Word. Well, someone has to go to the Employment Office while the kids are at school!
Too true. This is only our 2nd day of being Webkinz junkies and I have the feeling I'm going to be frighteningly proficient at this....
Does this mean that you actually turn the faucet on when you pee? To hide the sound? And if so, well done you. It's good to keep some things mysterious, I would think.
I do. It's an awful habit, and I'm sure it has its genesis in hiding sounds or being mysterious. At this point its just an OCD thing that I can't break when someone other than me or my children are in the house. I can be peeing in the same bathroom stall as my sister, and I'll still have to have the faucet on. Very green of me, I know. I'm recycling diet Coke cans to make up for it....
WTF?? ROFLMAO!!! I had forgotten about the self-consciousness early on in relationships. Of course, being that Shawn farted in my company on the first date, I figured I was pretty safe to let him know that pee just like everyone else.
BTW, speaking of Webkinz, I'm personally addicted to Cash Cow. And Jonathan can kick my ass in Polar Plunge. How's that for pathetic? And Katie (who can't play anything but the Chef game and Webkinz SuperModelz) spends her Kinz Cash so much I was thinking of putting an Ad on craigslist to recruit game slaves for her benefit. Seriously -- what fake stuffed computer animal NEEDS a $1500 leather sofa? She blew through $4000 in less than 24 hours on Webkinz. Can't wait to see what she's like as a teenager with real money.
I'm sorry you're leaving TX, although Chicago is pretty great.
That song, yes, thank you, it's playing on in my mind.
I play Webkinz all the time too. I am addicted to the Kinzville Academy classes. 50 bucks a shot but I vow I will get a "10" on the painting class one of these days!!!!! LOL
Congrats on the razor embargo.
And oh yeah, it's not spring up there...it's "We're just happy to see mud under the snow break."
They are totally the one's you got them, Ness. In fact, Avery left hers at her "abuelita's" house after Christmas and only just got it back, which is why we haven't done them yet. Because LORD forbid Allie do something that Avery can't do.

☆ ☆ ☆ ☆ ☆ ☆ ☆

#### Required actions:
1) Retype the Webkinz comment thread above from "I do. It's an" to "like everyone else.".
2) Continue the Webkinz comment thread by writing what comes after its final comment.

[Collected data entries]
☆ ☆ ☆ ☆ ☆ ☆ ☆

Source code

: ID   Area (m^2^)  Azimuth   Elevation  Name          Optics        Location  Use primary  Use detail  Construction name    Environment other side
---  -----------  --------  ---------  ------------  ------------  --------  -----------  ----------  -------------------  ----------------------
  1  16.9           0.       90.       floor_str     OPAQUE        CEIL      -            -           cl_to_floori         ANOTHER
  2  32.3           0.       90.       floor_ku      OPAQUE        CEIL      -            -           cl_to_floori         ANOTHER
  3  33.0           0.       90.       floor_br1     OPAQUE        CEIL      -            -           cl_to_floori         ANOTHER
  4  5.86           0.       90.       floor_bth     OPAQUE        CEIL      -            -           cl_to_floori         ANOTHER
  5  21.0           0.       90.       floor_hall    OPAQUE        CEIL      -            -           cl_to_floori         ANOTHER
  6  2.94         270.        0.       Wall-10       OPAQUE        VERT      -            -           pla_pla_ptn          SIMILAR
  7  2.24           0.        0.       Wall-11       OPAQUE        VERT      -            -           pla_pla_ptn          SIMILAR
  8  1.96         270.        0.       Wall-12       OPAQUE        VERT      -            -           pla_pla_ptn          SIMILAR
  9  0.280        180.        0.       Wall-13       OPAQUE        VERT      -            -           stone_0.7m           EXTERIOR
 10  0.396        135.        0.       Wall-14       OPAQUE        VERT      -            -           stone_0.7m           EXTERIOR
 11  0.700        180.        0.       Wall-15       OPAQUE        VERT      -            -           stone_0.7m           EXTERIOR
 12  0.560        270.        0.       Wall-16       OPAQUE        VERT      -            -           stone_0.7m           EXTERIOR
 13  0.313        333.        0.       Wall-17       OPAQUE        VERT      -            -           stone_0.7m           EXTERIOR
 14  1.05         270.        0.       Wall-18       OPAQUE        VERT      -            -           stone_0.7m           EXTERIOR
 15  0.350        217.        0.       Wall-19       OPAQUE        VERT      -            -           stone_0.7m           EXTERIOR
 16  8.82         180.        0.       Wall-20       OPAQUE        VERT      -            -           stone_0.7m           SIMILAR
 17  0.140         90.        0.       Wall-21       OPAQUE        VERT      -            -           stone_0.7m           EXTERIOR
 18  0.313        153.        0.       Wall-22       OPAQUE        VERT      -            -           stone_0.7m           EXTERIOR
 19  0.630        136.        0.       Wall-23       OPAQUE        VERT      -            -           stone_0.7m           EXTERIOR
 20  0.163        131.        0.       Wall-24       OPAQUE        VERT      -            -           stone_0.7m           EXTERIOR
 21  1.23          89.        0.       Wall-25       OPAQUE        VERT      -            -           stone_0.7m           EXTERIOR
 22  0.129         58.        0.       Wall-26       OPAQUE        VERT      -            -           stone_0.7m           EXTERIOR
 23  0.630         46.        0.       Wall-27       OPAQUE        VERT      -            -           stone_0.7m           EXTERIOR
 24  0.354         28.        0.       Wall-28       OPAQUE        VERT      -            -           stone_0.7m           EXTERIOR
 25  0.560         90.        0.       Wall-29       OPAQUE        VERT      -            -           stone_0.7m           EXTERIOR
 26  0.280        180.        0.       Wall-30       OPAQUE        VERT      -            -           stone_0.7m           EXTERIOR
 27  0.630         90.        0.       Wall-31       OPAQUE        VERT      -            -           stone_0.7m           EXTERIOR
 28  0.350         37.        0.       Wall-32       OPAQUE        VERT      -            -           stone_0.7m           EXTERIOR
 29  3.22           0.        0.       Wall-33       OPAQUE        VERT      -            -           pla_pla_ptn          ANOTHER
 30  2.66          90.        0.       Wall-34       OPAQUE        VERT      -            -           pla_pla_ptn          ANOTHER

☆ ☆ ☆ ☆ ☆ ☆ ☆

#### Responses by task:
1)
I do. It's an awful habit, and I'm sure it has its genesis in hiding sounds or being mysterious. At this point its just an OCD thing that I can't break when someone other than me or my children are in the house. I can be peeing in the same bathroom stall as my sister, and I'll still have to have the faucet on. Very green of me, I know. I'm recycling diet Coke cans to make up for it....
WTF?? ROFLMAO!!! I had forgotten about the self-consciousness early on in relationships. Of course, being that Shawn farted in my company on the first date, I figured I was pretty safe to let him know that pee just like everyone else.

2)
On the plus side, Avery's is the pet of the month. So her "Princess Carley" poodle got some bonus loot. Why a computer likeness of a stuffed animal needs a TV, I don't know. But by golly she has one and we watch it....
Princess Carley!!! I love it! Avery is my favorite.
By the way, which ones do they have so I can be sure not to bring them dupes to Houston in June?
i thought you might appreciate that! lol
allie has the yorkie and avery has the pink poodle. they also have 2 more in storage somewhere, but i can't remember what they are and have no hope of finding them anytime soon...
I already am overcome by your beauty and grace (and there are a few sonnets out there written by me somewhere)... Though, I didn't realize how opressive things are for you when I'm around... you can shut the faucet off... everytime I hear it running I chuckle at your ninja stealthness. And the middle of the bed thing - I have a whole story I'm writing about that one along with the 8 multi-colored razors ringing the ledge of the bathtub making me wonder if you have an obsession with Sweeney Todd, or are secretly hanging meat in the shower and curing beef jerky somewhere in our place...but the biggest thing is...
... I miss you too and can't wait to come home to someone that misses me too. Love you.
Now you'll have to excuse me as I have 3 boys climbing all over me like spider monkeys in a rubber tree.
Oh, my dear. You're not opressive, I'm just neurotic. I turn the faucet on everywhere when I pee. I warned you that my medication levels were falling....
I miss you too and can't wait to see you.